If I’ve learned anything from my experience as a data scientist who worked mostly with statistics, it would be that model specification is a much important aspect of statistical analysis than any calculations of p-values and confidence intervals. In this article, I select one of many scenarios that can render confidence intervals and p-values invalid.

Before going into a specific example, I’ll clarify the general behavior of confidence intervals in frequentist first. The general behavior of confidence intervals is that if you repeatedly sample data from the same population and calculate 95% confidence intervals of a certain parameter, approximately 95% of all confidence intervals will contain the true parameter value. This means that if you conduct the same study by sampling subjects from the same underlying population 100 times, around 95 of them should give you a confidence interval that contains the true effect size (or whatever parameter you want to estimate).

Now, let’s go into a more specific example. Suppose that we tracked exam scores of 100 students over time. Each time before an exam, a student either takes a tutoring class to boost their exam scores or they don’t. We want to know whether the tutoring class is effective or not. Assuming that exams are conditionally independent of each other given the student, we will test the effect of the tutoring class by conducting a Welch’s t-test between exam scores when students take a tutoring class and exam scores when students don’t take a tutoring class (Note that fitting a linear regression model with a variable indicating whether the student takes a tutoring class as a predictor variable and exam scores as the dependent variable will give us the same result).

Let’s say that we know the true data generating process, and it turns out that the tutoring class affected the students’ exam scores differently for each of the students. Some students’ scores increased with the tutoring class. Some students’ scores decreased. And some students’ scores remained approximately the same. But on average, the tutoring class doesn’t improve exam scores of the student population. The effect of the tutoring class on each student is drawn from a gaussian distribution: t ~ Gaussian(0, 5).


figure 1. 100 confidence intervals from simulated data with a) 20 data points per student, b) 50 data points per student, and c) 100 data points per student

I simulated data for the analysis 100 times and calculated their respective 95% confidence intervals for different number of data points per student (20, 50, and 100 from left to right figure). Each data point in each simulation represents an exam score of a student from a particular test. The results are shown in the figures above. According to the definition of confidence intervals, roughly 95 intervals should contain the true parameter, which is 0. However, most of the calculated confidence intervals don’t contain 0 at all (false statistical significance). Moreover, with more number of data points per student, there is less number of confidence intervals that actually contain 0. This happens because we ignore the variation in the effect of the tutoring class on different students resulting in more overconfidence intervals with larger sample sizes. Let’s try removing the variation of the between-student effect and redo the simulation again.


figure 2. 100 confidence intervals from a t-test of a non-varying effect between student data model

Now, most of the confidence intervals contain the true parameter value even with the t-test.
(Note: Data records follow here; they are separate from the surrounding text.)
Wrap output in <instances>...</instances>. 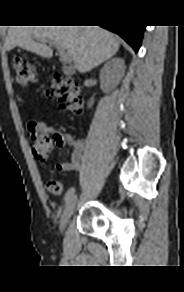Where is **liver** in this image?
Returning <instances> with one entry per match:
<instances>
[{
  "instance_id": "liver-1",
  "label": "liver",
  "mask_w": 184,
  "mask_h": 292,
  "mask_svg": "<svg viewBox=\"0 0 184 292\" xmlns=\"http://www.w3.org/2000/svg\"><path fill=\"white\" fill-rule=\"evenodd\" d=\"M33 38L63 47L80 73L88 72L111 58L120 46L113 33L99 26H12L8 31L7 50L20 46L42 57L51 58L52 49Z\"/></svg>"
}]
</instances>
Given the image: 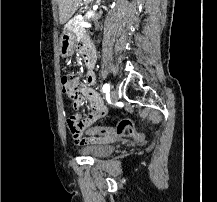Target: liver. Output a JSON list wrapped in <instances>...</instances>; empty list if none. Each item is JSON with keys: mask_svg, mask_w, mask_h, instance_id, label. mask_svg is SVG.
Returning <instances> with one entry per match:
<instances>
[{"mask_svg": "<svg viewBox=\"0 0 217 202\" xmlns=\"http://www.w3.org/2000/svg\"><path fill=\"white\" fill-rule=\"evenodd\" d=\"M81 2L82 0H58L60 24H65L69 18H72Z\"/></svg>", "mask_w": 217, "mask_h": 202, "instance_id": "liver-1", "label": "liver"}]
</instances>
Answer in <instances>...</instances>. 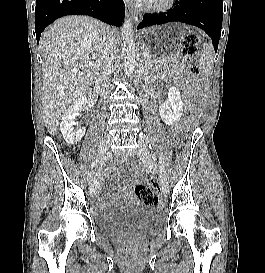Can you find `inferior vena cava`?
<instances>
[{"label":"inferior vena cava","mask_w":265,"mask_h":273,"mask_svg":"<svg viewBox=\"0 0 265 273\" xmlns=\"http://www.w3.org/2000/svg\"><path fill=\"white\" fill-rule=\"evenodd\" d=\"M118 57V49L116 46L115 37L107 30L103 36L101 45V62L100 73L98 77L104 80V85L101 90L102 96L105 98L110 90L108 78L116 68V59Z\"/></svg>","instance_id":"602c4592"}]
</instances>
But what if there’s a real variation in the between-student effect, and we want to account for it? A method to handle additional variance is to use multilevel/hierarchical/mixed effect model. This family of models will allow you to specify an additional level of data that causes a variation in the effect. In this example, that is the student-level variation. This model will also allow us to estimate effects for each level unit separately. Meaning, in this case, we can obtain the effect of the tutoring class for each individual student as well, but we will ignore them for now.


figure 3. 100 confidence intervals from an estimate in a mixed effect model when there’s a variation in tutoring effect between students

The above figure shows 95% confidence intervals of the tutoring effect when we use a mixed effect model instead of a t-test (or regular OLS). The confidence intervals become much wider (not overconfident) and contain the true parameter value (0) roughly 95% of the time now.

This is just one of many other scenarios that can throw off your confidence intervals and p-values. In reality, things are even more complicated than the example I used here. And anything can mess with your confidence intervals. I may write about them later when I feel motivated :)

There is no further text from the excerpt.